**TEXT SECTION**
Home / General / The Supreme Court and Trump v. The United States

The Supreme Court and Trump v. The United States

/
/
/
1090 Views

There have been some good deep dives into the total degeneracy of the Supreme Court published recently, but before we get to that I strongly recommend Radley Balko’s post on what may well be the lowest point in the dismal history of the Roberts Court:

The Supreme Court’s ruling in Trump v. United States is its worst decision of my lifetime. John Roberts’s sloppy, arrogant, contradictory majority opinion provides license for any future president to lie, cheat, steal, suppress dissent, and — if they have the stomach for it — assassinate. It obliterates a guardrail for executive power that’s fundamental to a functioning democracy. So fundamental, in fact, that until the country elected an aspiring autocrat brazen enough to engage in open-air corruption, it was a guardrail few thought necessary to actually define. Of course the president can be prosecuted for actual crimes.

When Trump initially made his claim of “absolute immunity” for presidents from criminal charges, it was widely derided among constitutional scholars as a hopeless Hail Mary. Then John Roberts answered Trump’s prayers.

This opinion isn’t a stain on Roberts’s legacy. It is his legacy. He will be remembered as the “institutionalist” who destroyed the legitimacy of the institution entrusted to his care. And if that’s the worst of the damage, we’ll all be lucky.

“,,,the judgment this day rendered will, in time, prove to be quite as pernicious as the decision made by this tribunal in the Dred Scott Case,” as the first Justice Harlan observed about another cases toward the top of the Court’s extensive anticanon.

**SUPPLIED ENTRIES**

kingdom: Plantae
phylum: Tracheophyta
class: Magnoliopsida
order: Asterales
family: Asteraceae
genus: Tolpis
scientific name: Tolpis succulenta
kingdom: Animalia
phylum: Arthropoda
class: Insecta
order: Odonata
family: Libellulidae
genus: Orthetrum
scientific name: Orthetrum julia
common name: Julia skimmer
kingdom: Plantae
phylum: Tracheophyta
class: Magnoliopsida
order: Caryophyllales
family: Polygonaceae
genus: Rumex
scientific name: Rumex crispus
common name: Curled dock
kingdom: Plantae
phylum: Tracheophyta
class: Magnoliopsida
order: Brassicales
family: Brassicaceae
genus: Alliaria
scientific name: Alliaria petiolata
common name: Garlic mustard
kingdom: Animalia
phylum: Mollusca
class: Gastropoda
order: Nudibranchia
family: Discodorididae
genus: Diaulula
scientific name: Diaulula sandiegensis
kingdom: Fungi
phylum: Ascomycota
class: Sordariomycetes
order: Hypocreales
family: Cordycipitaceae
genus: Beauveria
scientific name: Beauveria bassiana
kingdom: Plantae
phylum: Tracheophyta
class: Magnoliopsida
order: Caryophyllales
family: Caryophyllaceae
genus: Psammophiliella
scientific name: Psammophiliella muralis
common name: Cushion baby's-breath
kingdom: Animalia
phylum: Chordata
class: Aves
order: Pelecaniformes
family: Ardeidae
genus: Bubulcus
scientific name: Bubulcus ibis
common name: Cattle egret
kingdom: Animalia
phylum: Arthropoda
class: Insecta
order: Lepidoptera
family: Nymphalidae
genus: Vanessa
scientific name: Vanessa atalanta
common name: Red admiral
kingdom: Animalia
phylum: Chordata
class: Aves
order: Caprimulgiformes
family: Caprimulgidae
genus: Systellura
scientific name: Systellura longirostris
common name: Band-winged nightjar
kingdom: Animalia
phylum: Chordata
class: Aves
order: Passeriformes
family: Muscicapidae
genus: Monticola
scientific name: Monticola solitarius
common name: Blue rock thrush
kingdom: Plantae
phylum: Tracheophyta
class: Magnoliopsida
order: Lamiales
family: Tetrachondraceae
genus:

**TASK DESCRIPTION**
Translate this sentence from the Supreme Court post above into Spanish: "It obliterates a guardrail for executive power that’s fundamental to a functioning democracy."

**TASK RESPONSE**
Destruye por completo un límite al poder ejecutivo que es fundamental para el funcionamiento de una democracia.